## Exercise prompt
Lay out each line of the listing below as a Markdown table with the columns No. and Text, numbering the rows and omitting blank lines. Leave the pictures out of the answer.

## The records
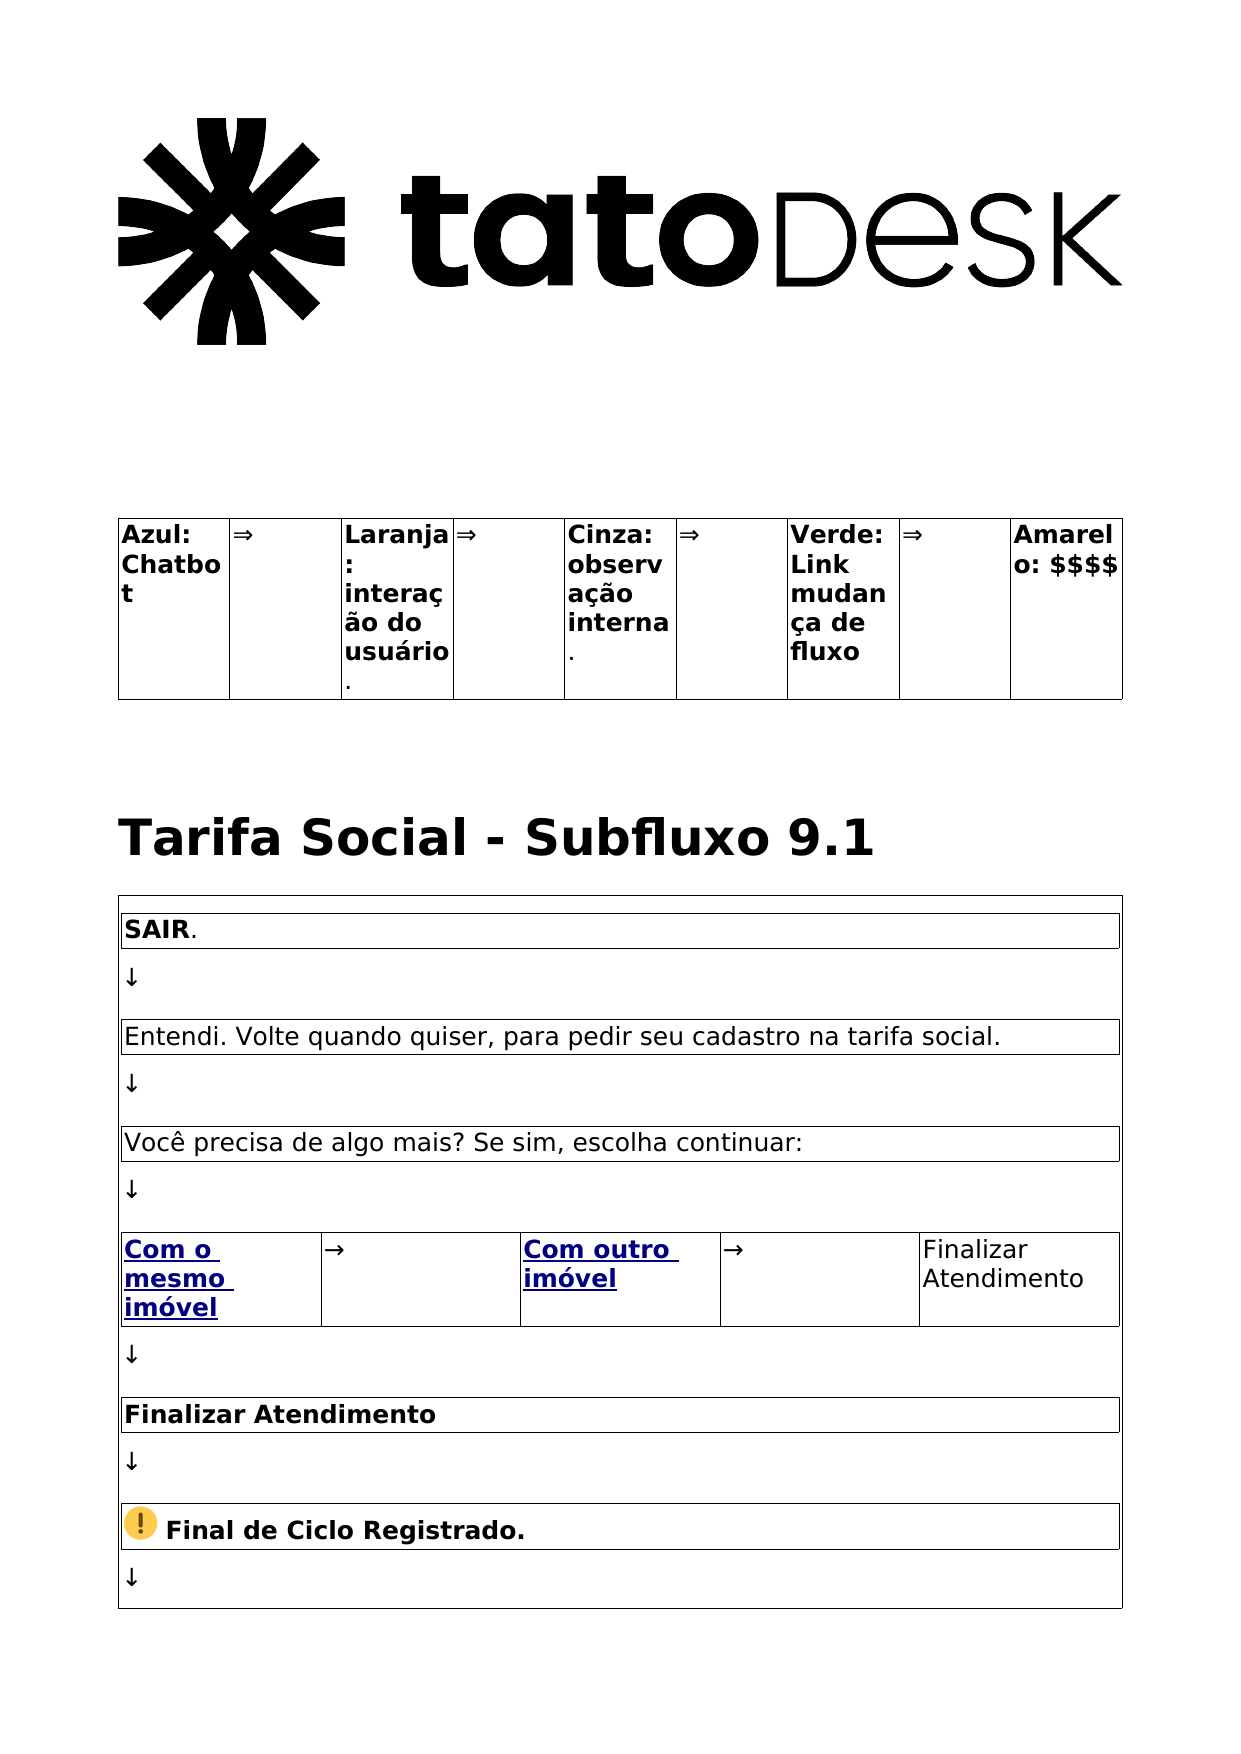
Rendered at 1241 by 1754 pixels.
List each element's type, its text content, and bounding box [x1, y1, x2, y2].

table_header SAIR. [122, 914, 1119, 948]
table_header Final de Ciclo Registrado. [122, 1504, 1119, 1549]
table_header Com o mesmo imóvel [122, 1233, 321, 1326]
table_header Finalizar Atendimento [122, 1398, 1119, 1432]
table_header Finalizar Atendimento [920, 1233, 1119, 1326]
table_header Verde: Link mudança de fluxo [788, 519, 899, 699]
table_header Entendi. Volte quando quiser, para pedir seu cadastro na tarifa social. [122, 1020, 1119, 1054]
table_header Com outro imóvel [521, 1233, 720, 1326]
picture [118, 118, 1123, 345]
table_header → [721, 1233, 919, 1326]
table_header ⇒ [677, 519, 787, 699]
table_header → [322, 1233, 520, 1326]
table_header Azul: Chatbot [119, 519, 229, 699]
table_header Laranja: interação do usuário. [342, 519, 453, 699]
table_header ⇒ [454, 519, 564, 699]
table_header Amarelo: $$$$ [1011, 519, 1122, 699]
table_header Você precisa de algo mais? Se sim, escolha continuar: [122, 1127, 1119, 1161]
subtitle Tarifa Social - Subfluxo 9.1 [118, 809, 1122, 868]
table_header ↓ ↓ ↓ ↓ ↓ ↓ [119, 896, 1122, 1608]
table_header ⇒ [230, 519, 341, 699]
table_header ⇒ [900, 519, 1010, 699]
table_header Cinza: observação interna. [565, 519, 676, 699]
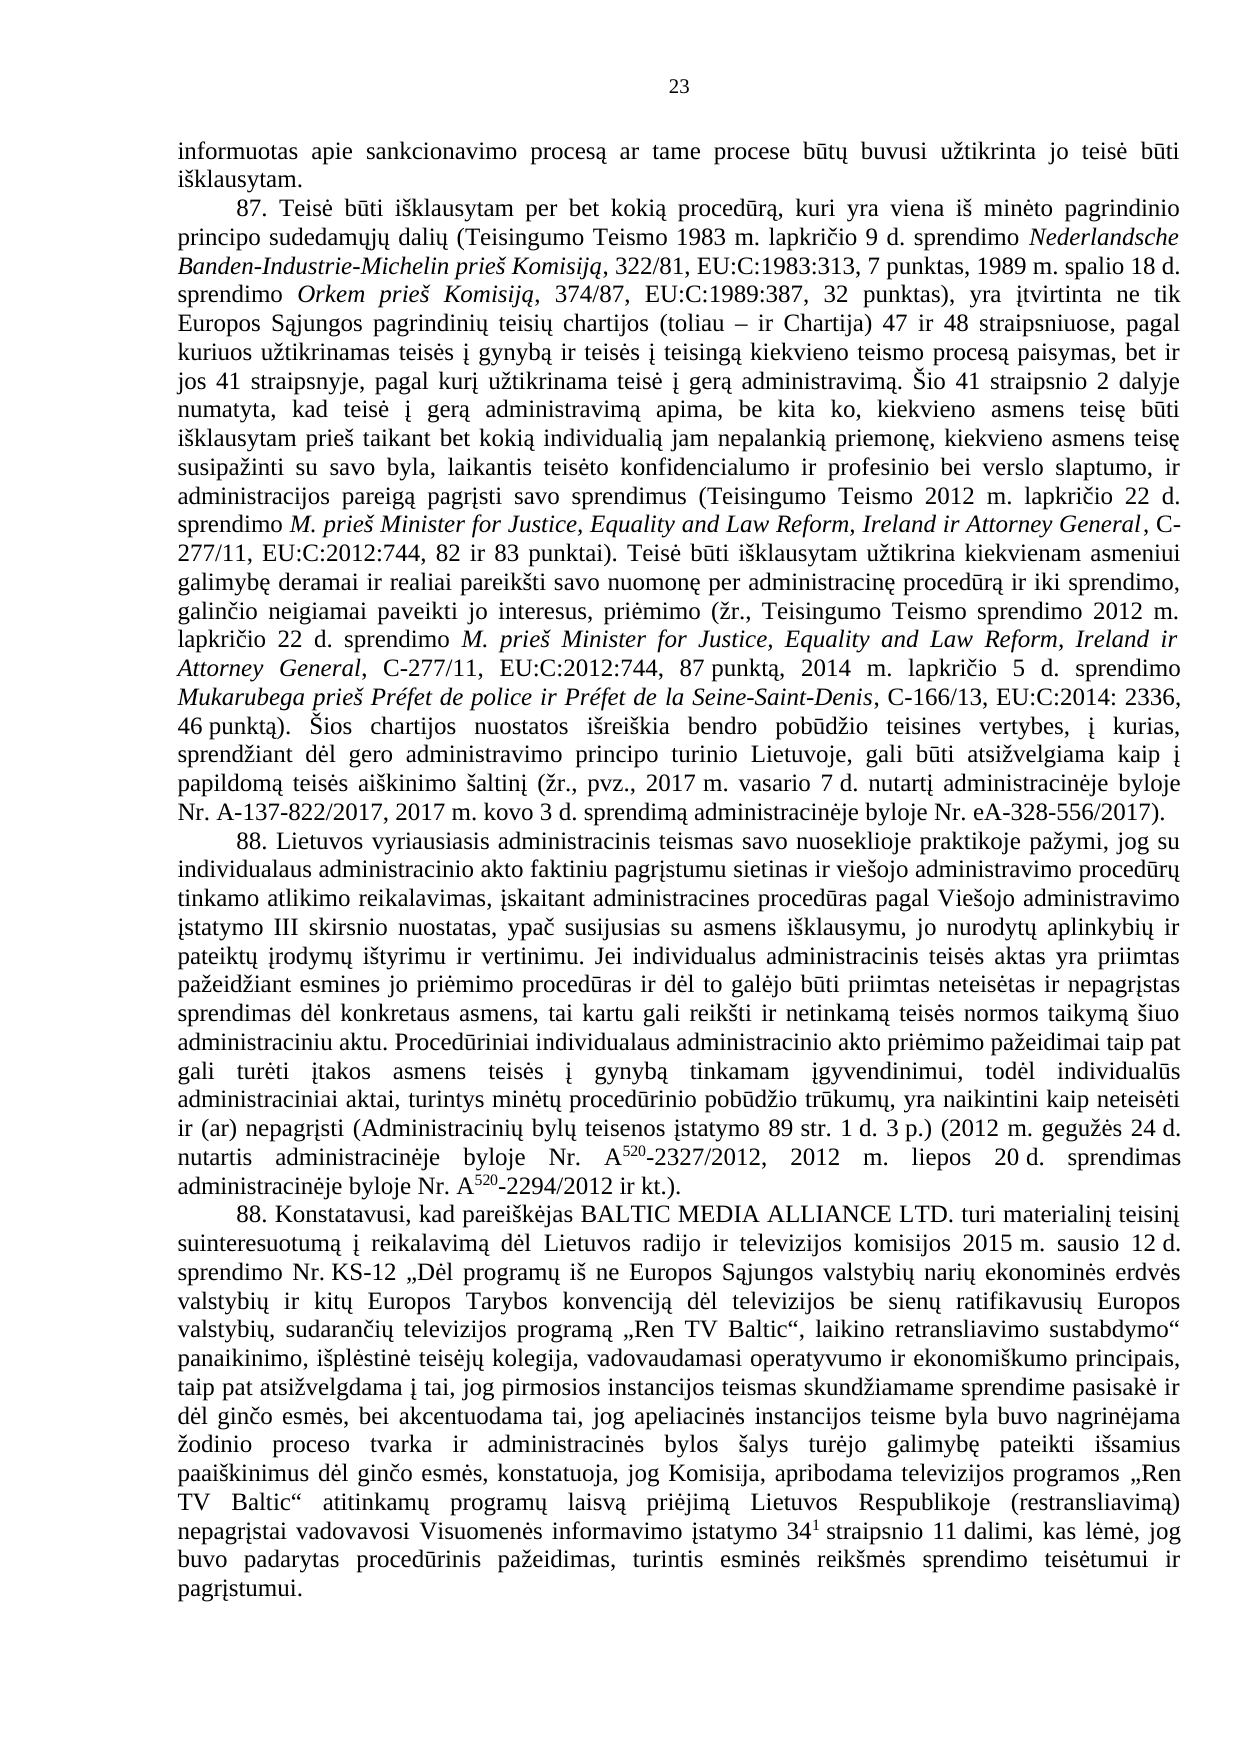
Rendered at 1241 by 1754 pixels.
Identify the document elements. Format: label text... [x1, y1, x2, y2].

## Solution
| No. | Text |
|---|---|
| 1 | Rendered at 1241 by 1754 pixels. |
| 2 | List each element's type, its text content, and bounding box [x1, y1, x2, y2]. |
| 3 | table_header SAIR. [122, 914, 1119, 948] |
| 4 | table_header Final de Ciclo Registrado. [122, 1504, 1119, 1549] |
| 5 | table_header Com o mesmo imóvel [122, 1233, 321, 1326] |
| 6 | table_header Finalizar Atendimento [122, 1398, 1119, 1432] |
| 7 | table_header Finalizar Atendimento [920, 1233, 1119, 1326] |
| 8 | table_header Verde: Link mudança de fluxo [788, 519, 899, 699] |
| 9 | table_header Entendi. Volte quando quiser, para pedir seu cadastro na tarifa social. [122, 1020, 1119, 1054] |
| 10 | table_header Com outro imóvel [521, 1233, 720, 1326] |
| 11 | picture [118, 118, 1123, 345] |
| 12 | table_header → [721, 1233, 919, 1326] |
| 13 | table_header ⇒ [677, 519, 787, 699] |
| 14 | table_header → [322, 1233, 520, 1326] |
| 15 | table_header Azul: Chatbot [119, 519, 229, 699] |
| 16 | table_header Laranja: interação do usuário. [342, 519, 453, 699] |
| 17 | table_header ⇒ [454, 519, 564, 699] |
| 18 | table_header Amarelo: $$$$ [1011, 519, 1122, 699] |
| 19 | table_header Você precisa de algo mais? Se sim, escolha continuar: [122, 1127, 1119, 1161] |
| 20 | subtitle Tarifa Social - Subfluxo 9.1 [118, 809, 1122, 868] |
| 21 | table_header ↓ ↓ ↓ ↓ ↓ ↓ [119, 896, 1122, 1608] |
| 22 | table_header ⇒ [230, 519, 341, 699] |
| 23 | table_header ⇒ [900, 519, 1010, 699] |
| 24 | table_header Cinza: observação interna. [565, 519, 676, 699] |
| 25 | Rendered at 1241 by 1754 pixels. |
| 26 | Identify the document elements. Format: label text... [x1, y1, x2, y2]. |